* [元の文章]:

•••••

- 公開日:2010.05.10
《話題のニュース》 病院へのフリーアクセス、制限は必要?
薬剤師の皆さん、こんにちは。
日本の医療の大きな特徴として、「国民皆保険」の他に、
誰もが自分のかかる医療機関を選択できる「フリーアクセス」があります。
日経メディカルオンラインに、“医療機関へのフリーアクセスを制限すべきか”というテーマで
医療従事者・患者の両立場からの意見が掲載されていました。
“医療従事者”の視点からは、軽症であるのに高機能の大病院に患者が押し寄せ、
勤務医の疲弊を招き、医療資源の効率的な活用につながらないなど
フリーアクセスを評価しない指摘が多くあります。
しかし、医療機関への自由なアクセス権に恵まれている“患者”の立場においても、
同様に「制限すべき」という意見が多かったことが興味深い結果でした。
大きな理由としては、医療従事者と同様に「ちょっとした症状で大病院に来院する患者が多い」
ことへの懸念であり、大病院の混雑状況の改善を望む声もありました。
ただ、大病院へのアクセスの制限については、
「医師の免許更新制度や新たな資格制度の導入など、
開業医の質を担保するシステムの構築が前提」といった意見が多く、
イギリスのように地元の家庭医からの紹介がなければ専門医・大病院が受信できない制度は
望んでおらず、そこには開業医の診療能力への不安があるようです。
医療資源の適切な活用のことは分かっていても、自分や家族のこととなれば、
「自分自身で納得のできる医者を探したい」とまず願うのが
時に心配症を指摘される日本人の心理なのでしょうか。
日本には大病院志向の医療文化があり、これを変えていくのは非常に難しいと言われています。
「発想を変えてむしろそういう患者の志向を理解したうえで、
対策を打ち出すべきなのではないでしょうか」といった意見もありました。
フリーアクセスの制限には、日本の様々な医療の課題が絡んでいます。
医療従事者だけなく、患者の立場も巻き込んだ裾野の広い議論が必要ですね。

•••••

* [提供データ]:
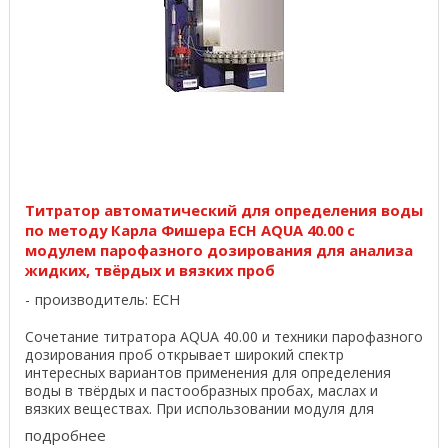
Титратор автоматический для определения воды
по методу Карла Фишера ECH AQUA 40.00 с
модулем парофазного дозирования для анализа
жидких, твёрдых и вязких проб
производитель:
ECH
Сочетание титратора AQUA 40.00 и техники парофазного
дозирования проб открывает широкий спектр
интересных вариантов применения для определения
воды в твёрдых и пастообразных пробах, маслах и
вязких веществах. При использовании модуля для
парофазного ...
подробнее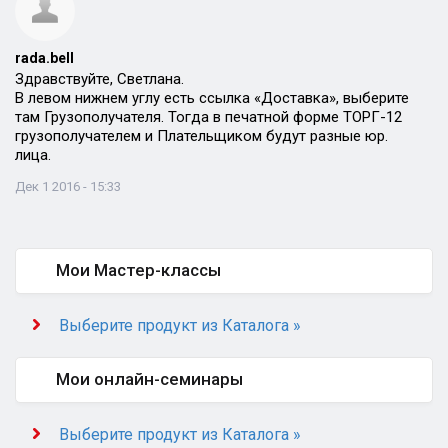
rada.bell
Здравствуйте, Светлана.
В левом нижнем углу есть ссылка «Доставка», выберите
там Грузополучателя. Тогда в печатной форме ТОРГ-12
грузополучателем и Плательщиком будут разные юр.
лица.
Дек 1 2016 - 15:33
Мои Мастер-классы
Выберите продукт из Каталога »
Мои онлайн-семинары
Выберите продукт из Каталога »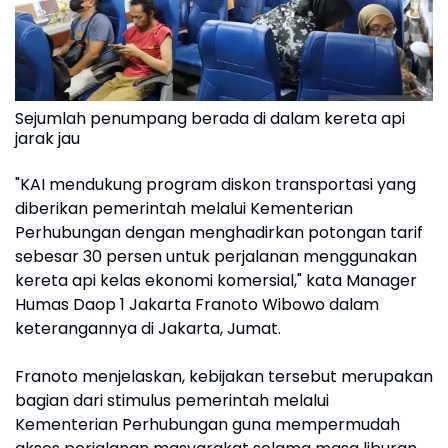
Sejumlah penumpang berada di dalam kereta api
jarak jau
"KAI mendukung program diskon transportasi yang
diberikan pemerintah melalui Kementerian
Perhubungan dengan menghadirkan potongan tarif
sebesar 30 persen untuk perjalanan menggunakan
kereta api kelas ekonomi komersial," kata Manager
Humas Daop 1 Jakarta Franoto Wibowo dalam
keterangannya di Jakarta, Jumat.
Franoto menjelaskan, kebijakan tersebut merupakan
bagian dari stimulus pemerintah melalui
Kementerian Perhubungan guna mempermudah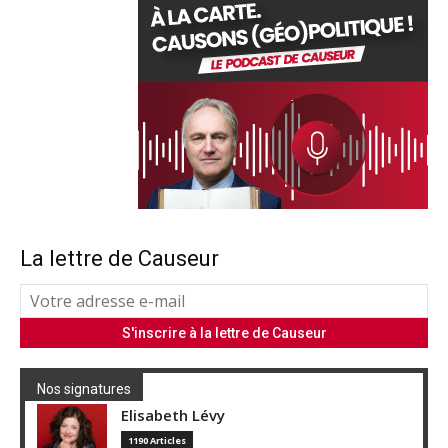
La lettre de Causeur
Nos signatures
Elisabeth Lévy
1190 Articles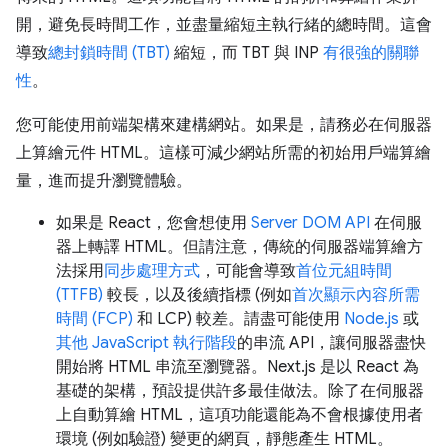
開，避免長時間工作，並盡量縮短主執行緒的總時間。這會
導致
總封鎖時間 (TBT)
縮短，而 TBT 與 INP
有很強的關聯
性
。
您可能使用前端架構來建構網站。如果是，請務必在伺服器
上算繪元件 HTML。這樣可減少網站所需的初始用戶端算繪
量，進而提升瀏覽體驗。
如果是 React，您會想使用
Server DOM API
在伺服
器上轉譯 HTML。但請注意，傳統的伺服器端算繪方
法採用
同步處理方式
，可能會導致
首位元組時間
(TTFB)
較長，以及後續指標 (例如
首次顯示內容所需
時間 (FCP)
和 LCP) 較差。請盡可能使用
Node.js
或
其他 JavaScript 執行階段
的串流 API，讓伺服器盡快
開始將 HTML 串流至瀏覽器。Next.js 是以 React 為
基礎的架構，預設提供許多最佳做法。除了在伺服器
上自動算繪 HTML，這項功能還能為不會根據使用者
環境 (例如驗證) 變更的網頁，靜態產生 HTML。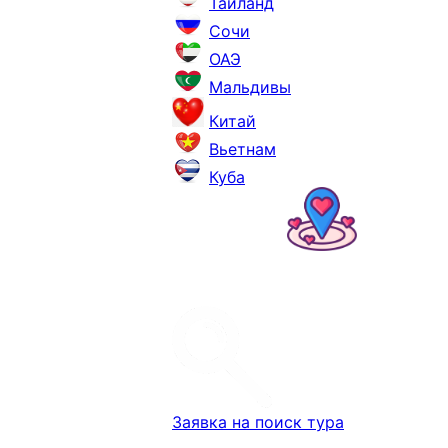
Таиланд
Сочи
ОАЭ
Мальдивы
Китай
Вьетнам
Куба
Заявка на поиск тура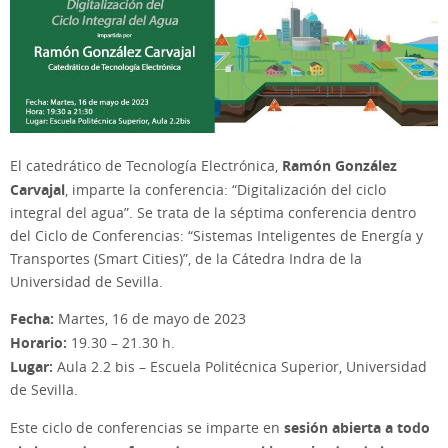
Ramón González
El catedrático de Tecnología Electrónica,
Carvajal
, imparte la conferencia: “Digitalización del ciclo
integral del agua”. Se trata de la séptima conferencia dentro
del Ciclo de Conferencias: “Sistemas Inteligentes de Energía y
Transportes (Smart Cities)”, de la Cátedra Indra de la
Universidad de Sevilla.
Fecha:
Martes, 16 de mayo de 2023
Horario:
19.30 – 21.30 h.
Lugar:
Aula 2.2 bis – Escuela Politécnica Superior, Universidad
de Sevilla.
sesión abierta a todo
Este ciclo de conferencias se imparte en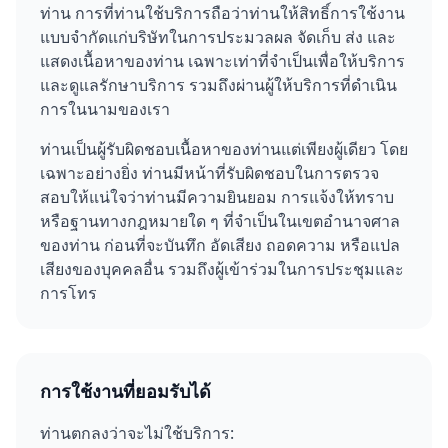
ท่าน การที่ท่านใช้บริการถือว่าท่านให้สิทธิ์การใช้งาน
แบบจำกัดแก่บริษัทในการประมวลผล จัดเก็บ ส่ง และ
แสดงเนื้อหาของท่าน เฉพาะเท่าที่จำเป็นเพื่อให้บริการ
และดูแลรักษาบริการ รวมถึงผ่านผู้ให้บริการที่ดำเนิน
การในนามของเรา
ท่านเป็นผู้รับผิดชอบเนื้อหาของท่านแต่เพียงผู้เดียว โดย
เฉพาะอย่างยิ่ง ท่านมีหน้าที่รับผิดชอบในการตรวจ
สอบให้แน่ใจว่าท่านมีความยินยอม การแจ้งให้ทราบ
หรือฐานทางกฎหมายใด ๆ ที่จำเป็นในเขตอำนาจศาล
ของท่าน ก่อนที่จะบันทึก อัดเสียง ถอดความ หรือแปล
เสียงของบุคคลอื่น รวมถึงผู้เข้าร่วมในการประชุมและ
การโทร
การใช้งานที่ยอมรับได้
ท่านตกลงว่าจะไม่ใช้บริการ: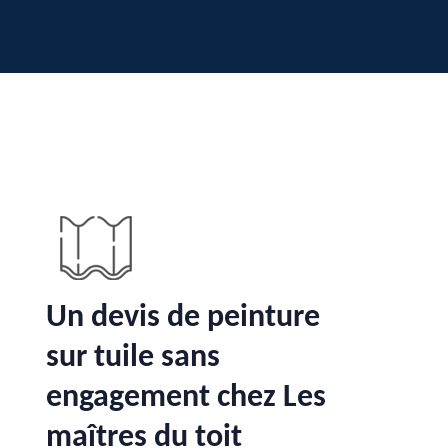
Un devis de peinture
sur tuile sans
engagement chez Les
maîtres du toit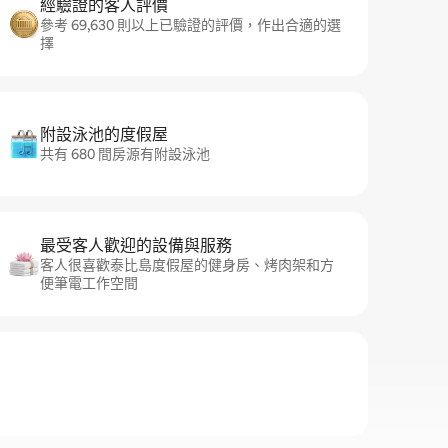
經驗證的客人評價
參考 69,630 則以上已驗證的評價，作出合適的選
擇
附設泳池的度假屋
共有 680 間房源有附設泳池
最受客人歡迎的設備與服務
客人很喜歡泰比島度假屋的健身房、烤肉架和方
便筆電工作空間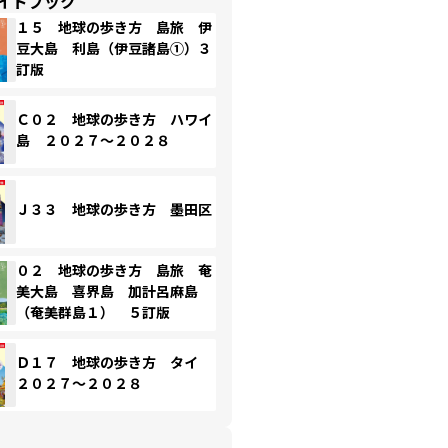
イドブック
１５ 地球の歩き方 島旅 伊
豆大島 利島（伊豆諸島①）３
訂版
Ｃ０２ 地球の歩き方 ハワイ
島 ２０２７～２０２８
Ｊ３３ 地球の歩き方 墨田区
０２ 地球の歩き方 島旅 奄
美大島 喜界島 加計呂麻島
（奄美群島１） ５訂版
Ｄ１７ 地球の歩き方 タイ
２０２７～２０２８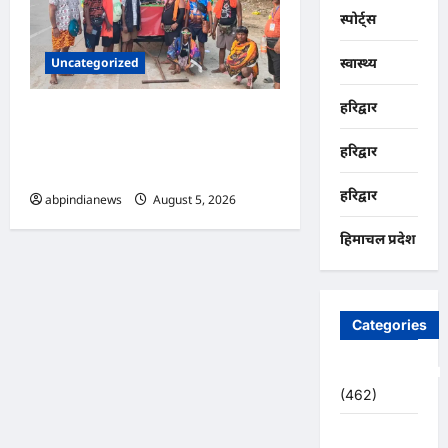
स्पोर्ट्स
Uncategorized
स्वास्थ्य
हरिद्वार
उत्तराखंड दिल्ली-देहरादून एक्सप्रेसवे
पर कांवड़ यात्रा पर रोक, पुलिसकर्मी
हरिद्वार
भी तैनात, आखिर क्या हुई वजह,,,,
हरिद्वार
abpindianews
August 5, 2026
0
हिमाचल प्रदेश
Categories
Uncategorized
(462)
अजब -गजब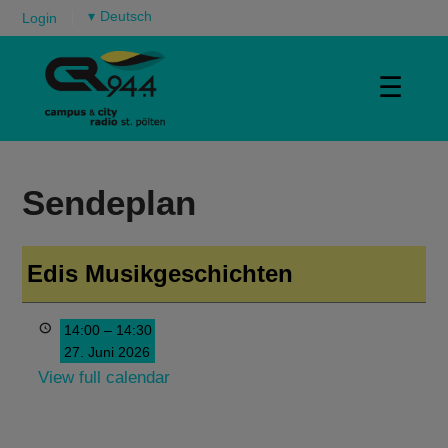
▾
Login
☰
Sendeplan
Edis Musikgeschichten
14:00
–
14:30
27. Juni 2026
View full calendar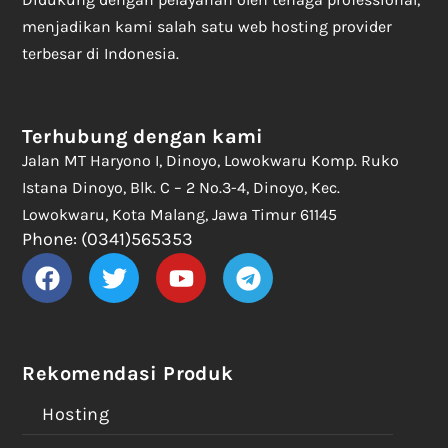
menjadikan kami salah satu web hosting provider
terbesar di Indonesia.
Terhubung dengan kami
Jalan MT Haryono I, Dinoyo, Lowokwaru Komp. Ruko
Istana Dinoyo, Blk. C – 2 No.3-4, Dinoyo, Kec.
Lowokwaru, Kota Malang, Jawa Timur 61145
Phone: (0341)565353
Rekomendasi Produk
Hosting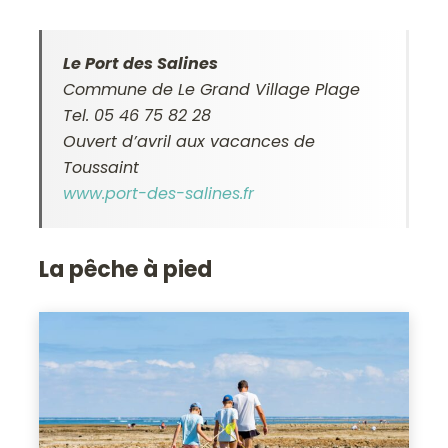
Le Port des Salines
Commune de Le Grand Village Plage
Tel. 05 46 75 82 28
Ouvert d’avril aux vacances de
Toussaint
www.port-des-salines.fr
La pêche à pied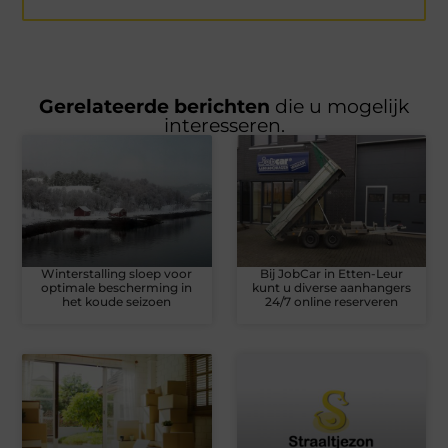
Gerelateerde berichten
die u mogelijk
interesseren.
Winterstalling sloep voor
Bij JobCar in Etten-Leur
optimale bescherming in
kunt u diverse aanhangers
het koude seizoen
24/7 online reserveren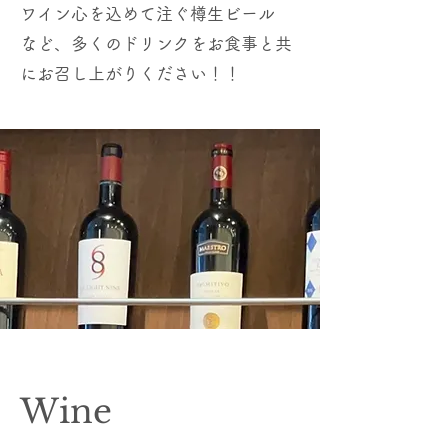
ワイン
心を込めて注ぐ樽生ビール
など、
多くのドリンクを
​お食事と共
にお召し上がりください！！
​Wine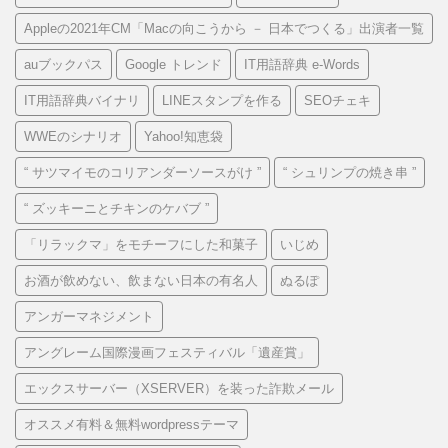
Appleの2021年CM「Macの向こうから － 日本でつくる」出演者一覧
auブックパス
Google トレンド
IT用語辞典 e-Words
IT用語辞典バイナリ
LINEスタンプを作る
SEOチェキ
WWEのシナリオ
Yahoo!知恵袋
“ サツマイモのコリアンダーソースがけ ”
“ シュリンプの焼き串 ”
“ ズッキーニとチキンのケバブ ”
「リラックマ」をモチーフにした和菓子
いじめ
お酒が飲めない、飲まない日本の有名人
ぬるぽ
アンガーマネジメント
アングレーム国際漫画フェスティバル「遺産賞」
エックスサーバー（XSERVER）を装った詐欺メール
オススメ有料＆無料wordpressテーマ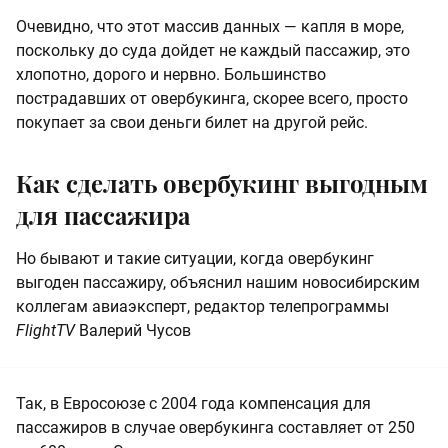
Очевидно, что этот массив данных — капля в море,
поскольку до суда дойдет не каждый пассажир, это
хлопотно, дорого и нервно. Большинство
пострадавших от овербукинга, скорее всего, просто
покупает за свои деньги билет на другой рейс.
Как сделать овербукинг выгодным
для пассажира
Но бывают и такие ситуации, когда овербукинг
выгоден пассажиру, объяснил нашим новосибирским
коллегам авиаэксперт, редактор телепрограммы
FlightTV
Валерий Чусов
Так, в Евросоюзе с 2004 года компенсация для
пассажиров в случае овербукинга составляет от 250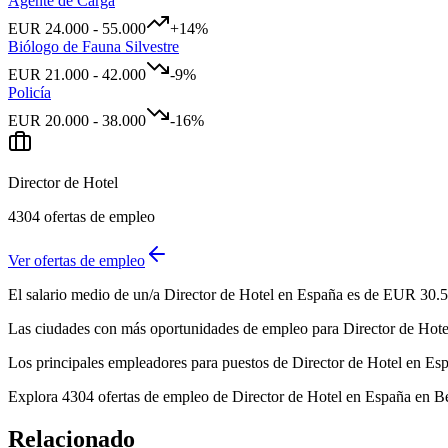
Agente de Carga
EUR
24.000
-
55.000
+
14
%
Biólogo de Fauna Silvestre
EUR
21.000
-
42.000
-9
%
Policía
EUR
20.000
-
38.000
-16
%
Director de Hotel
4304
ofertas de empleo
Ver ofertas de empleo
El salario medio de un/a Director de Hotel en España es de EUR 30.5
Las ciudades con más oportunidades de empleo para Director de Hotel 
Los principales empleadores para puestos de Director de Hotel en E
Explora 4304 ofertas de empleo de Director de Hotel en España en BeB
Relacionado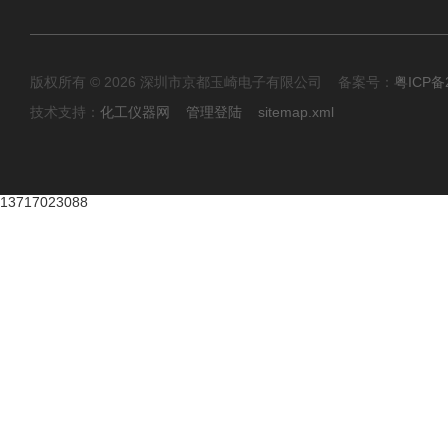
版权所有 © 2026 深圳市京都玉崎电子有限公司 备案号：
粤ICP备
技术支持：
化工仪器网
管理登陆
sitemap.xml
13717023088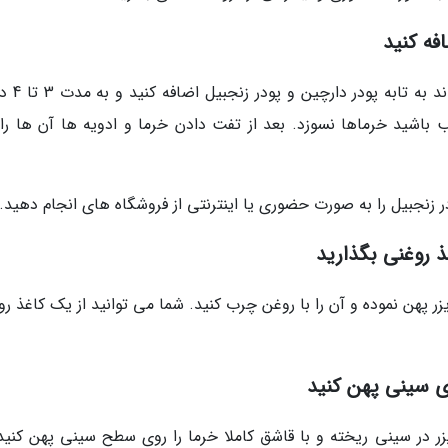
فه کنید
بعد از اینکه خرماهای له شده، کمی تفت
 باشید خرماها نسوزد. بعد از تفت دادن خرما و ادویه ها آن ها را ک
 زنجبیل را به صورت حضوری یا اینترنتی از فروشگاه های انجام دهید.
 روغنی بگذارید
 پهن نموده و آن را با روغن چرب کنید. شما می توانید از یک کاغذ رو
ی سینی پهن کنید
ر در سینی ریخته و با قاشق کاملا خرما را روی سطح سینی پهن کنید.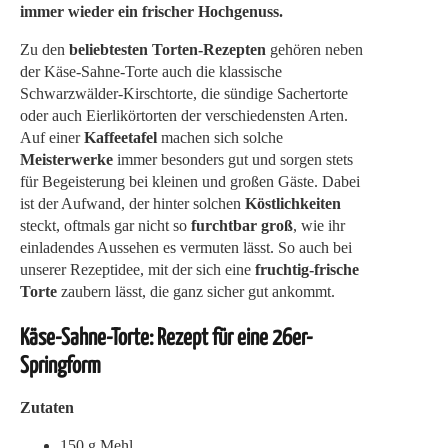
immer wieder ein frischer Hochgenuss.
Zu den
beliebtesten Torten-Rezepten
gehören neben
der Käse-Sahne-Torte auch die klassische
Schwarzwälder-Kirschtorte, die sündige Sachertorte
oder auch Eierlikörtorten der verschiedensten Arten.
Auf einer
Kaffeetafel
machen sich solche
Meisterwerke
immer besonders gut und sorgen stets
für Begeisterung bei kleinen und großen Gäste. Dabei
ist der Aufwand, der hinter solchen
Köstlichkeiten
steckt, oftmals gar nicht so
furchtbar groß
, wie ihr
einladendes Aussehen es vermuten lässt. So auch bei
unserer Rezeptidee, mit der sich eine
fruchtig-frische
Torte
zaubern lässt, die ganz sicher gut ankommt.
Käse-Sahne-Torte: Rezept für eine 26er-
Springform
Zutaten
150 g Mehl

•••••

* [課題内容]: 元の文章では、日本の医療の大きな特徴として「国民皆保険」の他に何が挙げられているか、答えてください。 エントリーは元の文章とは関係がない。

* [回答]: 誰もが自分のかかる医療機関を選択できる「フリーアクセス」。